Recognition of Donald Brown, D.D.S. was long overdue. When it came, his family accepted it graciously, with smiles and tears.
Dr. Brown was the first African-American graduate of the University of Missouri - Kansas City School of Dentistry (UMKC). That was in 1965, when African-American names were often excluded from routine public announcements.
The man who didn’t even rate a mention in his own graduation program now has a permanent place of honor at the school. This week, UMKC officials unveiled a framed memorial to the late Dr. Brown, recognizing both his pioneering achievement and his family’s decision to endow a scholarship fund for diverse students at the School of Dentistry.
Dr.
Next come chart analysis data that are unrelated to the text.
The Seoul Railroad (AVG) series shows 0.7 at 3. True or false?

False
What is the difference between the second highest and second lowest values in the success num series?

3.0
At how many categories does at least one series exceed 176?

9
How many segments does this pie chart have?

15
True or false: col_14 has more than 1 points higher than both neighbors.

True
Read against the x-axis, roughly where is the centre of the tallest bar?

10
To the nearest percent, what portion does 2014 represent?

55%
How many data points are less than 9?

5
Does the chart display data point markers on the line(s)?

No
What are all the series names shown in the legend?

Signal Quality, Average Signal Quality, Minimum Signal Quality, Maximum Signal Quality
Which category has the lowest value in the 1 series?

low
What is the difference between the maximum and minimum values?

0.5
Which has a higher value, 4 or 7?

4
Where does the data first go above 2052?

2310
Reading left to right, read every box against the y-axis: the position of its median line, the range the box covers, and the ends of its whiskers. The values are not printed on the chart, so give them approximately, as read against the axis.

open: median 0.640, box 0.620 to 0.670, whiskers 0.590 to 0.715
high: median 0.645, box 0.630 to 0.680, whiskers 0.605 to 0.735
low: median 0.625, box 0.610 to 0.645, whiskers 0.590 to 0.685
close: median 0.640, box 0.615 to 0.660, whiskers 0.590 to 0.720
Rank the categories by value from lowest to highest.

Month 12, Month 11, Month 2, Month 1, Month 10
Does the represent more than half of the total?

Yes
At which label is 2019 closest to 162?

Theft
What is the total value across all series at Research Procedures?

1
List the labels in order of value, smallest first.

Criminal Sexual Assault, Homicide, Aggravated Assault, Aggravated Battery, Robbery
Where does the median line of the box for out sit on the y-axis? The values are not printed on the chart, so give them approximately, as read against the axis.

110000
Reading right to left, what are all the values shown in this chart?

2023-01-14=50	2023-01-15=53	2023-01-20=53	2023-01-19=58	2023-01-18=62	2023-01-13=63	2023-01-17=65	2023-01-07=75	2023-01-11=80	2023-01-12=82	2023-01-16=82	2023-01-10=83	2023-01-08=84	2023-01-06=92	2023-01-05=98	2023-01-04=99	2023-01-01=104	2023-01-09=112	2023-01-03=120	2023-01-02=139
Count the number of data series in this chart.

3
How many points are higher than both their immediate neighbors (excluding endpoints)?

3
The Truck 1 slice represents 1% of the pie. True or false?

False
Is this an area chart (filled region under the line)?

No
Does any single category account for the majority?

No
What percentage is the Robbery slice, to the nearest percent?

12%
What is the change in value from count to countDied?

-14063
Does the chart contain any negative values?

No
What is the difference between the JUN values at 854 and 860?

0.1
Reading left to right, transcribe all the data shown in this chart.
Brown passed away in July of 2009 in California. Not long after, his adult children contacted Dean Marsha A. Pyle, D.D.S., M.Ed. Dr. Pyle met Brown’s daughter, Donna Brown-Hardnett, for lunch, where Pyle heard the story of Dr. Donald Brown for the first time.
“On his graduation day, his name was not published in the newspaper with the other graduates, and was not listed in the program. You can only imagine how this story shocked me and saddened me,” Dr. Pyle says at the unveiling. “I am very touched by the Brown children’s generosity and their willingness to make something positive out of this sadness.”
After Dr. Pyle and UMKC Chancellor Leo E. Morton unveiled the memorial, Ms. Brown-Hardnett stepped to the podium. She recalled the pride her father had in the professional degree he had earned.
“He always wanted us to introduce him as Doctor Donald Brown,” she said through tears, “because in 1965, there weren’t too many people who look like me who could say that.”
That pride carried through to the next generation, she said, as each of his three children also earned professional degrees. Ms. Brown-Hardnett and her brother, Mr. Donald Brown II, are both attorneys; and brother Dr. Jeffery Brown is a physician.
“His legacy is in the faces of his children. I can see what he left in you,” Mr. Morton said. “The challenge before us is to produce more Dr. Browns. The scholarship fund that the Browns have endowed will be very important to that process.”